I have prepared in every way. I have researched interview questions. I have reviewed the mission and vision. I have spoken to TFA alumni and picked the brain of an interview expert. I have read books on the achievement gap and education. I have outlined the ways in which I meet each of the 7 attributes that they look for in their applicants; attributes which they believe make successful teachers.
I have no excuses. If they do not choose me now, it will not be because I wasn't ready. It will be because I just do not fit their bill. And as shot-down as I may feel, I can accept it. I even have some backup plans.
My fingers are crossed that I won't have to use them.
Monday, January 17, 2011
Dr. King was born on January 15, 1929. He is most remembered for his nonviolent activism in the civil rights movement, but also spent the last years of his life in opposition to the Vietnam War and working to end poverty. His "I Have a Dream" speech is a legacy, and a testament to his stellar oratory skills. He has received the Congressional Gold Medal, the Presidential Medal of Freedom and the Nobel Peace Prize.
On the third Monday in January, U.S. government employees, bankers and most schoolchildren are given the day off, ostensibly to reflect upon King's lifetime accomplishments and aspirations. But are we living his dream? Are we even working towards it?
I can hear the protest now: "But we have a black president! That proves we're moving forward."
All you have to do is walk through the hallways of some of the highest need schools in our country to realize that segregation is not a thing of the past. All you have to do is talk to the teachers or read the first chapter of Jonathan Kozol's Savage Inequalities. Look at the numbers, the statistics. Read the literature.
Today I challenge everyone to learn a little bit more about the dream, how far we are from achieving it and what each individual can do to make it a reality. I challenge you to truly observe the holiday. And when you do that, I thank you for being a part of history, and for being a part of a better future.
Sunday, January 9, 2011
I am nervous. I am nervous about the lesson that they want me to complete in only 5 minutes. I am afraid they won't realize that I'm perfect for the job. Because I know I am. But I'm nervous anyways.
And then there's the nervousness that shouldn't come till later. The uneasiness that is the tiny little voices asking, "Can you really do it?" and "Are you sure this is what you want?" and "Why would you move across the country again?" But I silence most of those by saying, "Yes," and "Of course," and "Why not?"
I sit here in this inspiring apartment in Brooklyn. I have been lent this extremely comfortable bed in this particularly well-decorated room. I look around, I look out the window. I wonder what the people who walk on the street below are thinking. I wonder what I will eat for breakfast. I wonder how I will ever plan the lesson that I want to teach on why the earth experiences seasons. (The answer is axial tilt.)

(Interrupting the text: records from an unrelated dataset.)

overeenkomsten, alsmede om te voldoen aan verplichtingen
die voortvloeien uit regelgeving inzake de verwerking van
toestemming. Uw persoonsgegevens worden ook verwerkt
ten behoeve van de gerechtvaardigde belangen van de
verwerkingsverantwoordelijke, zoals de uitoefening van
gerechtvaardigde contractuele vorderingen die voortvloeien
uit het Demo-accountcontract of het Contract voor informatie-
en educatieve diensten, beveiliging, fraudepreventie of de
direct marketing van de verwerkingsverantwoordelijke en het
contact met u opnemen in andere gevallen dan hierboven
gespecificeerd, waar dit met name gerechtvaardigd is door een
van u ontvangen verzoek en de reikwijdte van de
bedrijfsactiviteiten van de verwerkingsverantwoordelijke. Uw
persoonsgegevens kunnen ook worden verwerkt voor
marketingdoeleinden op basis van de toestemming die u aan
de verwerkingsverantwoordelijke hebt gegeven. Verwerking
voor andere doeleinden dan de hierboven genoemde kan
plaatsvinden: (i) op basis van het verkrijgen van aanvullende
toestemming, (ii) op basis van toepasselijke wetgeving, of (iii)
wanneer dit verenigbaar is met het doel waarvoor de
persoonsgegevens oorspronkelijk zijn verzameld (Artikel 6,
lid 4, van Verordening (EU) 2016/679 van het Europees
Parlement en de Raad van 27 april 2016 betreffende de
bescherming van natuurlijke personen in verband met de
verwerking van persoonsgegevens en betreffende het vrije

I realize it's far past midnight. I hear one of my hosts awake, pfaffing in the kitchen. I hear her clear her throat, in the same way that my friend whom I reconnected with earlier today clears hers. I should sleep. Tomorrow I will plan and practice my lesson.
I love the way this comforter feels. I love the warmth of this place. I love the soft rumble of the train as it passes by. And I am loving all the options in front of me right now.